Source: Item 23 — RECEIPTS (FDD pages 60–269)
What This Means (2024 FDD)
According to Cinch I.T.'s 2024 Franchise Disclosure Document, Cinch I.T. retains sole discretion to approve or disapprove the sale, transfer, or assignment of a Development Area by a multi-unit developer. If a multi-unit developer wishes to sell their development area, they must notify Cinch I.T. in writing, and Cinch I.T. will then decide whether to approve or disapprove the sale.
Cinch I.T. may require certain conditions to be met before approving the transfer. These conditions include ensuring that all monetary and outstanding obligations to Cinch I.T., its affiliates, and suppliers are fully paid. Additionally, the multi-unit developer and their affiliates must not be in default of any franchise agreements or other agreements with Cinch I.T. or its affiliates. Cinch I.T. also requires a general release from the seller, waiving all claims against Cinch I.T. and its related parties. The transferee must also enter into a written agreement assuming all obligations under the Development Agreement and related Franchise Agreements, with their principals guaranteeing performance.

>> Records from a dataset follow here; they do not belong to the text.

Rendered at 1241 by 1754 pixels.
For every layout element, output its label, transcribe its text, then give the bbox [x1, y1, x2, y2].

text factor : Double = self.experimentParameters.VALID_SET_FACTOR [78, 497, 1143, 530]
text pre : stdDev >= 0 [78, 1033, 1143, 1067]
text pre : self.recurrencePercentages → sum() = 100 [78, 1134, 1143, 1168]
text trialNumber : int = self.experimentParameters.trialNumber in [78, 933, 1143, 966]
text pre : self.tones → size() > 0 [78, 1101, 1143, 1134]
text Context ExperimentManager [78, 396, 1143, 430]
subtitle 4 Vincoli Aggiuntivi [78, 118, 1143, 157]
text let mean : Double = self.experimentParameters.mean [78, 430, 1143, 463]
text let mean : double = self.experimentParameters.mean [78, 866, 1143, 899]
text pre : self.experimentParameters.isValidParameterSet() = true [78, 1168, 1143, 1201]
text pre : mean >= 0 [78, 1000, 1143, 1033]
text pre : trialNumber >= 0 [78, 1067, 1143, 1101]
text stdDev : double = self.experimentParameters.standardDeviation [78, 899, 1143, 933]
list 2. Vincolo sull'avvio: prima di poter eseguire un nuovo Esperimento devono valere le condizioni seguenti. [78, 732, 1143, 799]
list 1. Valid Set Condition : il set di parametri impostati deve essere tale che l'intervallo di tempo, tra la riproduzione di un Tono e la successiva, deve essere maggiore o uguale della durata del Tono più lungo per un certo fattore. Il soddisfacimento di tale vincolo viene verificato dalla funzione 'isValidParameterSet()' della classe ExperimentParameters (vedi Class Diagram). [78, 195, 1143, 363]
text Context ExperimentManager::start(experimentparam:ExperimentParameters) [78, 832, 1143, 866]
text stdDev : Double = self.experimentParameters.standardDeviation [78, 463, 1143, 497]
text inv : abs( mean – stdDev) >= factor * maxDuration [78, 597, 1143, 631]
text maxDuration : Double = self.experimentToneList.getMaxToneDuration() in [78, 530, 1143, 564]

This level of control is typical in franchising, as franchisors want to ensure that any new developer or owner meets their standards and is financially stable. The Development Transfer Fee is $5,000 for each unopened Cinch I.T. Franchised Business to be transferred, and $10,000 for each Cinch I.T. Franchised Business which is open and operating at the time of transfer. Cinch I.T. also retains the right of first refusal to acquire the rights under the Development Agreement or ownership interest for the price and terms offered by a prospective buyer. This allows Cinch I.T. to maintain control over its brand and network by carefully vetting potential new developers.